According to de Witt, there was no time to do any further analysis during the crisis and no way of knowing who was going to survive and who would not when blood samples were taken, so no comparisons could be made. But in May of 2015, they began analyzing the data they did have and discovered the connection between the levels of Plasmodium parasites in the blood and the increased survival rates.

“The case fatality rate of 1182 patients with laboratory-confirmed Ebola virus infections was 52%. The probability of surviving decreased with increasing age and decreased with increasing Ebola viral load. Ebola virus–infected patients were 20% more likely to survive when Plasmodium species parasitemia was detected, even after controlling for Ebola viral load and age; those with the highest levels of parasitemia had a survival rate of 83%. This effect was independent of treatment with antimalarials, as this was provided to all patients. Moreover, treatment with antimalarials did not affect survival in the Ebola virus mouse model,” it states in the full report.

“Right now it is just an observation,” said de Witt. “We know there is a connection but we don’t know what it is. We don’t know the mechanism at work here.”

But recognizing that there is a connection, she said, can be an incentive to do the research that could determine the mechanisms involved and possibly lead to an effectual treatment. She was on her way last Wednesday to a conference at Colorado State University in Ft. Collins to give a talk on the subject.

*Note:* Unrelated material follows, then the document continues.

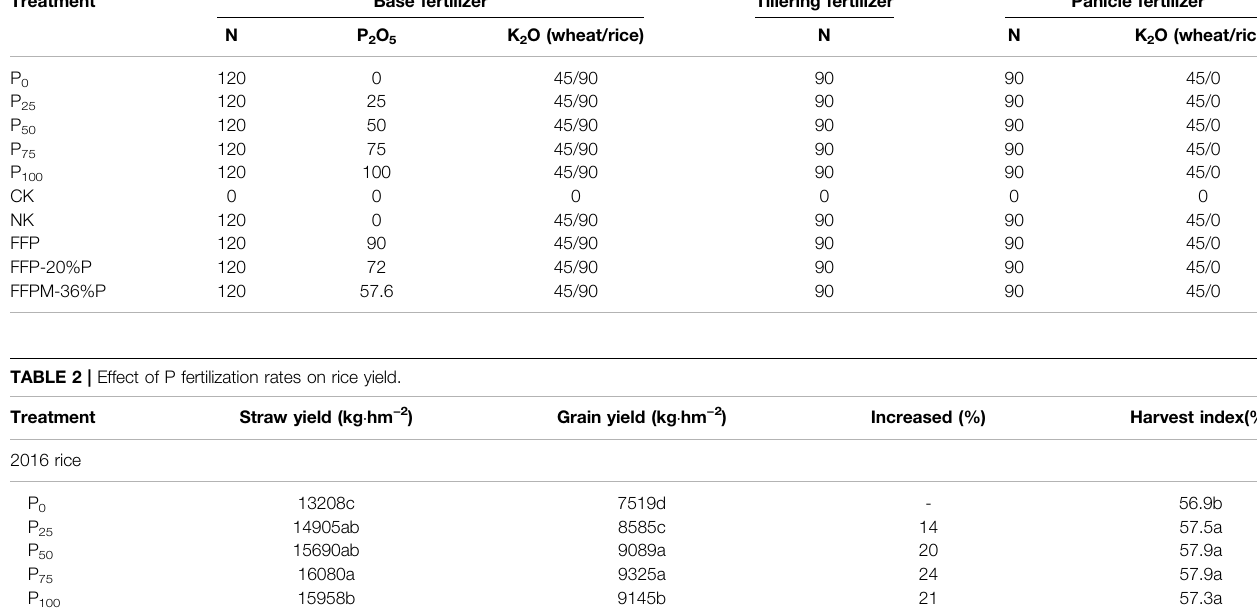
TABLE 1 | Fertilizers for wheat and rice cultivation (kg · hm − 2 ). Treatment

The research group at RML is already working to pinpoint a mechanism that could explain the association of Plasmodium infection and surviving an Ebola infection. By giving mice both infections and studying the response, especially on the body’s immune system, a mechanism may be found that could improve our understanding of the disease caused by Ebola and open possibilities for developing new treatments.